Saved data entries

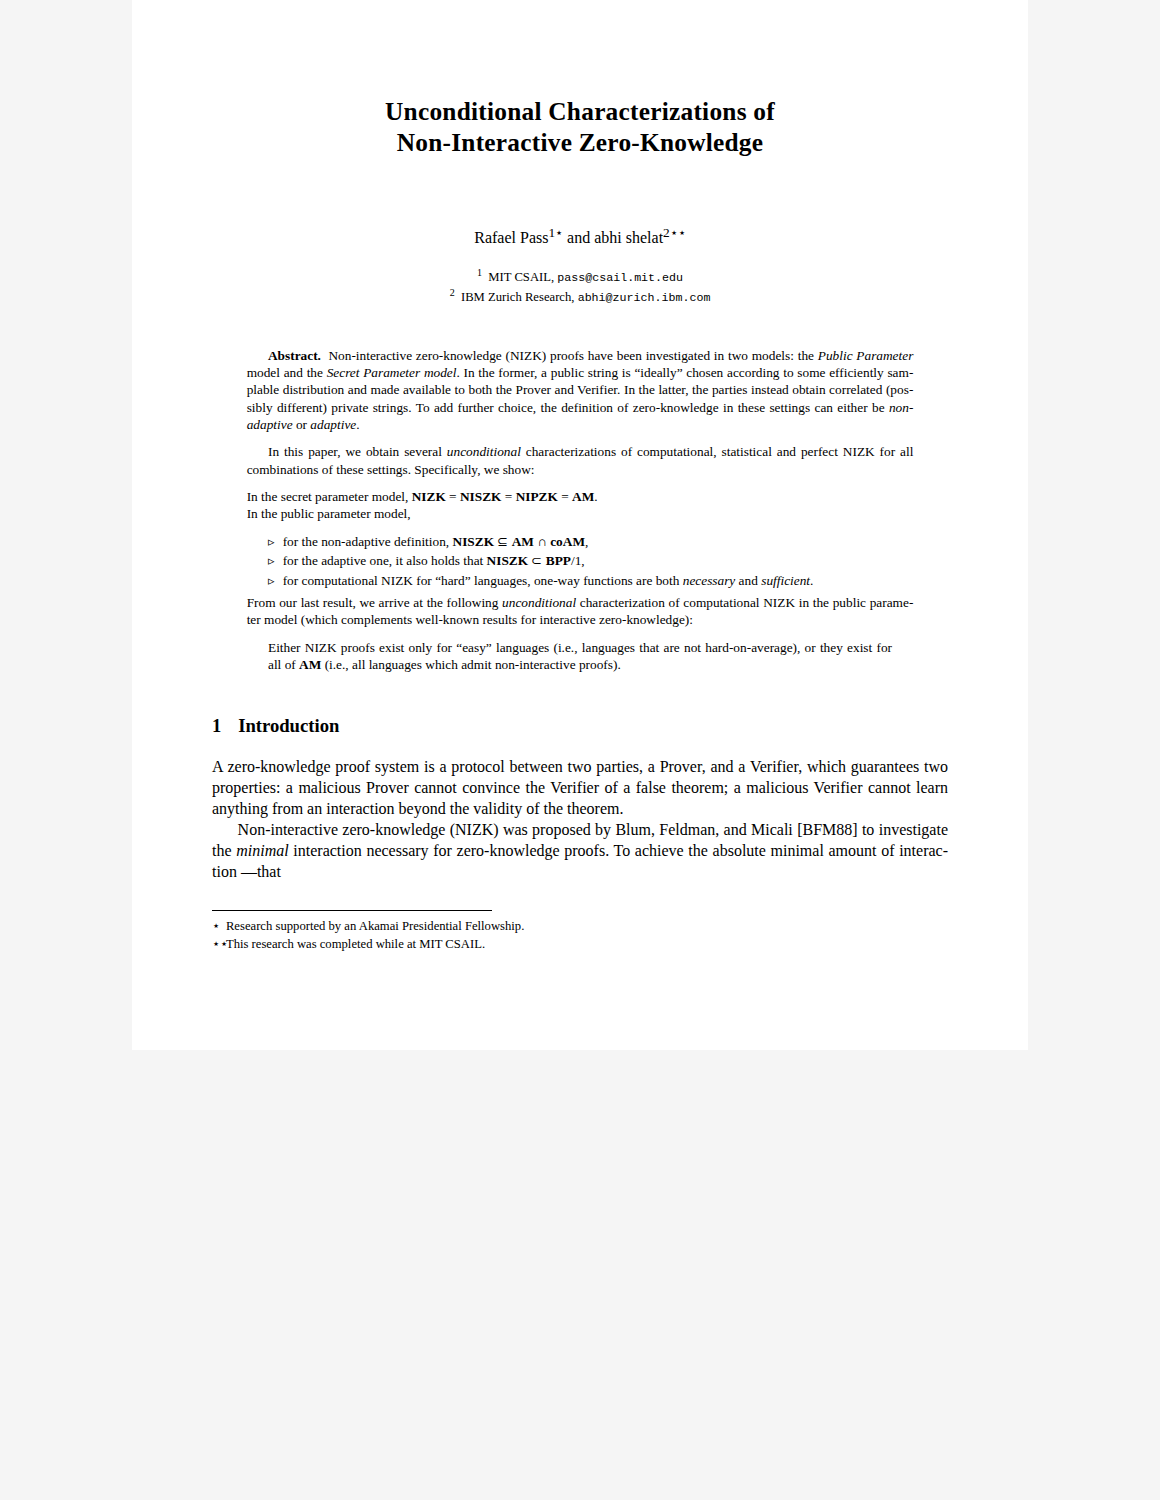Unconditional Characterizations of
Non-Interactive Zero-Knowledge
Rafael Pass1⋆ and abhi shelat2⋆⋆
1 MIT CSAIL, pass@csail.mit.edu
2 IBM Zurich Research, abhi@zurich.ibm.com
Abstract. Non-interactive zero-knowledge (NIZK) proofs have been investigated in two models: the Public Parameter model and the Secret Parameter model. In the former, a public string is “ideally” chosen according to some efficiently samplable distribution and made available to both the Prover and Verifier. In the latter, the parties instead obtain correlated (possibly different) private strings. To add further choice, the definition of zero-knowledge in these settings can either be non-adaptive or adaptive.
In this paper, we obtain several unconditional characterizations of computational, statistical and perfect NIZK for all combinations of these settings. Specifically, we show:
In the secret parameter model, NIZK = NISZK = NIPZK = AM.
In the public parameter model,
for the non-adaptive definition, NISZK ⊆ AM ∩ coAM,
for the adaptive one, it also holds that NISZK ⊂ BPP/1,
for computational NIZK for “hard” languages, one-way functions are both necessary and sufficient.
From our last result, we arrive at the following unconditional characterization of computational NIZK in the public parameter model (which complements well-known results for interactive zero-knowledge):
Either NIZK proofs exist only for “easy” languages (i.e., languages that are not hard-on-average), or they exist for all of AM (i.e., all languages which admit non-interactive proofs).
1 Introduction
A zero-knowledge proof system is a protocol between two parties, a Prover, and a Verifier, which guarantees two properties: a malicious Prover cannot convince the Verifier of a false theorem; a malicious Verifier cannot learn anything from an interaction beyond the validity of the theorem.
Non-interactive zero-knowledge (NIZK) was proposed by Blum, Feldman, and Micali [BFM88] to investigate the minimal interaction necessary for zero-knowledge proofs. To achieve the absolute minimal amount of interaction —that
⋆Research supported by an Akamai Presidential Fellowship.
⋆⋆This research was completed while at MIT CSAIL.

| Problem details |
Read the entries and select each line where the word "hard" is found.

| Worked solution |
for computational NIZK for “hard” languages, one-way functions are both necessary and sufficient.
Either NIZK proofs exist only for “easy” languages (i.e., languages that are not hard-on-average), or they exist for all of AM (i.e., all languages which admit non-interactive proofs).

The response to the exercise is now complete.